→ **Exercises to complete**
a) In the text about Dragon voice commands, list in order every action it tells the reader to take, from its first sentence up to "give it a go!"
b) Pick up the text about Dragon voice commands after its final sentence and carry it forward.

+++ Text provided

Then copy in the following command script in the space between Sub Main and End Sub under Script:
When I first tried to do this, I made the mistake of overwriting the entire script box, which of course didn’t work – told you I was a complete novice at coding! Your entry should now look like this:
Under MyCommand name, type Select <dictation>, where the <> signs mean Dragon will listen for any dictated text. Press Train and dictate a few times, then save and give it a go! A real game changer – and huge thanks to Nora for allowing me to reprint her command here. This is what the end result should look like:
Nora also mentions another add-in you can buy for Dragon called Knowbrainer. This is a quick way of adding new Dragon commands if you want to go into this further and/or if you really struggle using the keyboard/mouse to enter commands. At just under $200, this isn’t a route I particularly want to go down at the moment, but, as Nora explains in her post, it opens up a lot more options for advanced (more technologically-minded?) users. Nora has also produced a video in conjunction with SDL, which might throw more light on using both together for those who prefer a more visual approach: https://www.sdltrados.com/video/beyond-dictation-how-to-control-studio-by-voice-with-dragon-naturally-speaking/111200/thankyou
Note too that you’ll need to save each command in each profile you have, as Dragon doesn’t automatically make your custom commands available in each profile, even if they are different variants of the same language. The ability to have more than one profile is another feature that the latest Home version doesn’t offer, much to my annoyance. A couple of my clients ask me to use US English and, while you can always run a text through a US spell checker at the end, it is often much easier to be able to dictate with a US English profile from the outset. This will pick up all those -or and -ize words, especially in cases where both might work in the other variant, but not necessarily be correct. However, you might need to add a few extra commands if doing this, as I found to my cost this week: the US profile doesn’t recognise Open/Close brackets; it prefers parentheses. Try as I might, I kept forgetting to say Open/close parentheses (what a mouthful!). Very handy to be able to make a custom command for my US profile to allow me to say Open/close brackets again.

++++++
+++ Information

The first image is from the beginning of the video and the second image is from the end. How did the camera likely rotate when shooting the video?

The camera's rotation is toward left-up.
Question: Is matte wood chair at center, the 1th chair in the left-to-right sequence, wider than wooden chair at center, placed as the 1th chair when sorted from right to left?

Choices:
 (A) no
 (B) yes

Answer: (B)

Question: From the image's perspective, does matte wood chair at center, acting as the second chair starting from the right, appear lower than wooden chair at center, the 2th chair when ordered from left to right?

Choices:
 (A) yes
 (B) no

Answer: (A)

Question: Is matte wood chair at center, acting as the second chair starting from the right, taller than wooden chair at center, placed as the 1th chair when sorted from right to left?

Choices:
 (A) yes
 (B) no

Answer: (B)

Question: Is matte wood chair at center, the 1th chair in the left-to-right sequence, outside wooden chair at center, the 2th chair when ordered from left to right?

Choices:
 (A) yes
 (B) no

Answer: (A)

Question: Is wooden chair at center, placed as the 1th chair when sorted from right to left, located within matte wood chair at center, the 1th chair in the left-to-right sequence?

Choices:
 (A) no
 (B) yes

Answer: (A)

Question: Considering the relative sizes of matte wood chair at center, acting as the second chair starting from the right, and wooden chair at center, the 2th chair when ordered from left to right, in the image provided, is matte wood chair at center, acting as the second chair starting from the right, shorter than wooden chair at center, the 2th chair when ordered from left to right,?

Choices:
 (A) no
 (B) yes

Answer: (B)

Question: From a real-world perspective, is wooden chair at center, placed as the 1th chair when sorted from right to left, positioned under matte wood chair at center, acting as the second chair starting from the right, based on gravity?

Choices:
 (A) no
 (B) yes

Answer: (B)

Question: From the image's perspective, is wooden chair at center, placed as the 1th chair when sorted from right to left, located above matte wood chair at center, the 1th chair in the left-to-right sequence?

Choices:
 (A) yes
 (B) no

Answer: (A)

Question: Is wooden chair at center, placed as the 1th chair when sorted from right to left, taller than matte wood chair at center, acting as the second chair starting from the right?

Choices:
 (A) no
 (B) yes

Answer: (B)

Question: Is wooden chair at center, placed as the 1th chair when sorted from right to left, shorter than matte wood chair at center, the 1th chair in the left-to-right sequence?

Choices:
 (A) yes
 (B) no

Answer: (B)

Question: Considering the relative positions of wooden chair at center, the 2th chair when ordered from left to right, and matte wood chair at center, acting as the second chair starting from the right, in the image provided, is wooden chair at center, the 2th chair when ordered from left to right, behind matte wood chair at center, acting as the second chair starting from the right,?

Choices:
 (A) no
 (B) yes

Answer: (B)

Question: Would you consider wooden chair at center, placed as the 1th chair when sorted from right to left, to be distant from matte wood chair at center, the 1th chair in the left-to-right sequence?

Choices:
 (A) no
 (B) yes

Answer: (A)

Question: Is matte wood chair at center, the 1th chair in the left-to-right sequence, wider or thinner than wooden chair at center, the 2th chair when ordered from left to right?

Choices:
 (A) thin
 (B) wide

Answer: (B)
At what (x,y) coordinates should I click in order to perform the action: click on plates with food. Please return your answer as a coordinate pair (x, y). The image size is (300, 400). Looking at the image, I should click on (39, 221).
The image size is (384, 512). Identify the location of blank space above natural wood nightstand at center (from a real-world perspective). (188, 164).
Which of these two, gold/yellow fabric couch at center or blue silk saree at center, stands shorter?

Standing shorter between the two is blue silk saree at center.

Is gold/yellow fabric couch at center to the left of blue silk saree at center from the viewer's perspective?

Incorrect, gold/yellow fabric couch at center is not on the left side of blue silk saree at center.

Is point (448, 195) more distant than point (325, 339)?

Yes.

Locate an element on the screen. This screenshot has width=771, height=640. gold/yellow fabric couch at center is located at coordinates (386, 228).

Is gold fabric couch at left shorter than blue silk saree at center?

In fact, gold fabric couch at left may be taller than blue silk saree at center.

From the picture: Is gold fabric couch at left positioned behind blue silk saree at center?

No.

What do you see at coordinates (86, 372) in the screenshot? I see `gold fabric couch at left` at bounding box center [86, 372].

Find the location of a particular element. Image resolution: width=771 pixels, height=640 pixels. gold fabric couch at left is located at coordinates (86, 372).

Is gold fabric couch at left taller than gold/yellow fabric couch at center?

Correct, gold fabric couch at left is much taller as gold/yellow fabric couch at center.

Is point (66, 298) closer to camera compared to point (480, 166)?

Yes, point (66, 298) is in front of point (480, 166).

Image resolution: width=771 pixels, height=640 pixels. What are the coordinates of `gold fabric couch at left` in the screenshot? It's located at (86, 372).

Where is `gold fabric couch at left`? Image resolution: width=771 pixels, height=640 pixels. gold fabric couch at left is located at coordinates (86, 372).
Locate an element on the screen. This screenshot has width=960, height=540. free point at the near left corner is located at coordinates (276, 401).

++++++

→ **Task-by-task outputs**
a)
1. Copy the command script into the space between Sub Main and End Sub under Script.
2. Type Select <dictation> under MyCommand name.
3. Press Train.
4. Dictate a few times.
5. Save.
6. Give it a go.

b)
Finally, my last gripe with the latest Home version was the inability to delete vocabulary. Well, I’m pleased to report that terms can easily be deleted with the Professional version, a feature which is almost worth the extra cost in itself in my view. And although you can’t use Dragon’s Correct That functionality in Studio to extend/train your vocabulary, you can always say Open Vocabulary Editor for tricky or new words and enter them in your custom vocabulary that way, training and spelling them as usual.
I’m told the Professional version has other benefits over the basic Home version such as the ability to use full text control when creating and editing spreadsheets, not something I tend to do as a translator. It also offers transcription capability and is able to turn recordings into editable text, which could be useful for translators who have to work with audio files. All in all, I’m glad I upgraded, although still a bit miffed that the Nuance people didn’t make the dumbed-down nature of the Home version clearer in the first place.
Now over to SDL/Nuance – any chance of resolving this compatibility issue any time soon? I know I’ve mentioned this at SDL focus groups in the past, but no progress has been made to date, as far as I’m aware. Many translators find speech recognition as important a tool in their professional arsenal as their CAT tool, so a streamlined solution would be well worth having.